More banks than ever have disaster plans.

With all the hurricanes, floods, and earthquakes in the past three years, regulators have made disaster recovery an important compliance issue.

Next week, comment letters are due at the Treasury Department on how effective the federal banking agencies have been in the recent disasters. The department must produce a final report for Congress by next Feb. 12.

Under the Depository Institutions Disaster Relief Act of 1992, agencies can temporarily waive certain regulations if it would help banks recover. For example, an agency could make exceptions to appraisal rules or Truth-in-Lending requirements.

Since 1989, regulators have required banks to have a disaster recovery plan in place. Agencies said then that banks were lax in creating contingency plans, a factor that could threaten their safety and soundness.
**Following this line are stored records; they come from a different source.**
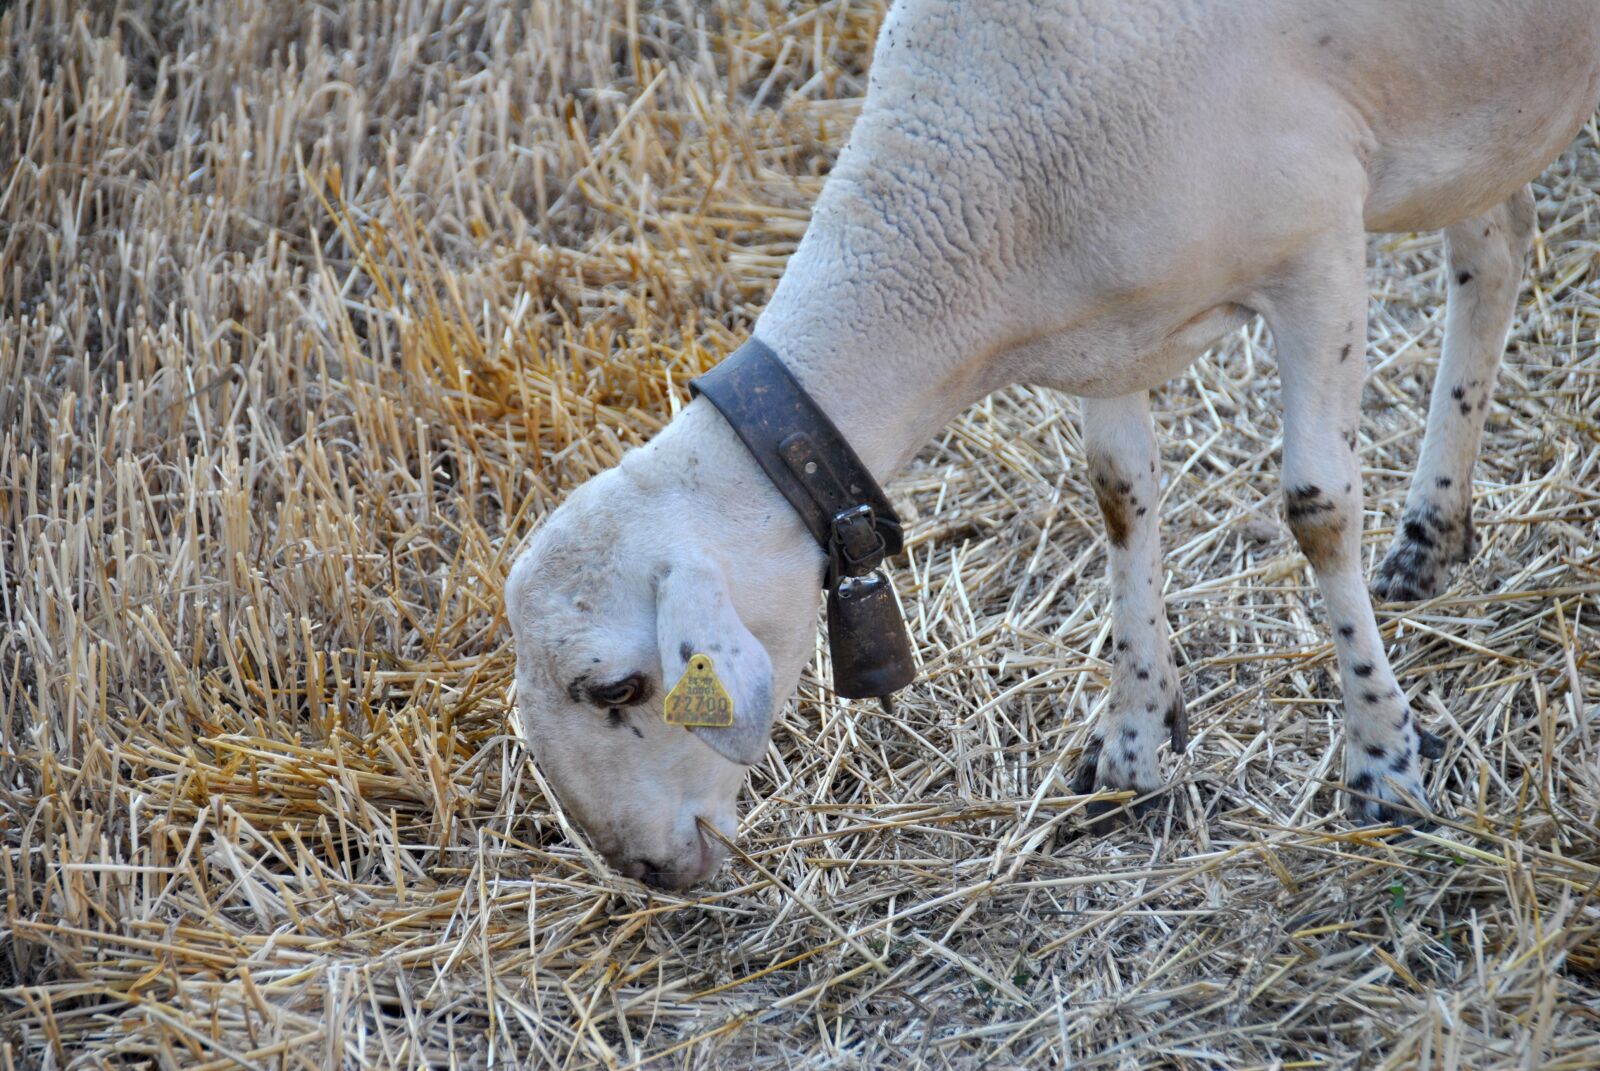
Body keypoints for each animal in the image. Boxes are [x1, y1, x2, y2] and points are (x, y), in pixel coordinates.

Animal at [505, 0, 1600, 889]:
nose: (641, 868)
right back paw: (1432, 531)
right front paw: (1132, 750)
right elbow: (1119, 496)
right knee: (1497, 244)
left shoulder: (1319, 252)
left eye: (615, 687)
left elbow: (1317, 511)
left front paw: (1382, 763)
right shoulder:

But with the recent spate of disasters and examiners emphasizing recovery plans, more banks than ever have disaster strategies. And many institutions have turned to outside vendors for help.

Recovery plans focus on how to get the bank back into operating condition after a tire, flood, robbery, or other disaster. They are also designed to minimize loss, such as a plan to protect equipment or files.

Plans typically set up a chain of command, and include contact lists of customers and employees and maps of evacuation areas, all in advance of any problem.

Charles Gottas, chief executive of Systematic Savings, Springfield, Mo., said that when a disaster hits, "You're not going to have time to figure out who's going to do what."

In the past two years, Mr. Gottas' institution has experienced a robbery hostage situation and severe ice and water damage. He credits his plan, which he designed with the help of a guide published by St. Paul Fire and Marine Insurance Co., with getting the bank back to business.

Disaster recovery guides and computer software to help banks plan ahead are in greater demand then ever.

In the past two years, St. Paul Fire and Marine has sold 4,000 copies of its guide to banks. Recovery Management Inc., Littleton, Mass., has seen its disaster software company boom in the past few years. It now has 1,500 clients, 30% of which are banks.

Mark Avery, vice president of Recovery Management, said that when he started the company in 1982, he had to explain to banks what a disaster recovery plan was and why they would need it.

"Now, they need it not only because it is prudent, but because it is required," he said.

Business started picking up with the First Interstate Bank fire six years ago, then came Hurricane Andrew and the bombing of the World Trade Center. Recovery Management's clients now include Barnett Bank, Pittsburgh National Bank, and Boatmen's Bancshares.

Robert Driesch, loss control manager at St. Paul, said banks are better at disaster recovery planning than his other clients, which include hospitals and museums. St. Paul produces separate guides for different businesses.

"Bankers have a more proactive approach than other industries," Mr. Driesch said. "We no longer have to convince them it's a smart thing to do." However, not every bank is up to speed, said Mr. Avery of Recovery Management. One reason is that examiners are not known for strict enforcement of the requirement, he said.

"They are not going to close a bank because it doesn't have a contingency plan," Mr. Avery said.

Some bankers still point to a three-ring binder on a shelf as evidence of a plan when regulators come in, he said. "It's possible to fake out examiners," Mr. Avery said.

Dean Debuck, a spokesman for the Comptroller's office, said examiners ride the line between insisting banks have a viable plan in place and being realistic about the risk level of smaller banks. "We have to balance the cost and the risk," Mr. Debuck said.

The agency has 63 examiners, out of a total 2,500, who spend most of their time on disaster recovery, he said. The newest trend both Mr. Gottas and Mr. Avery have noticed is that examiners are now asking for practice demonstrations of disaster recovery plans.

One important thing to remember, said Mr. Avery, is to update the plan. Many banks that had workable plans have simply let them become outdated, he said.

Mr. Driesch also said it,s vital to keep a plan current. "Once you have it, test it," he said. "It's still a process."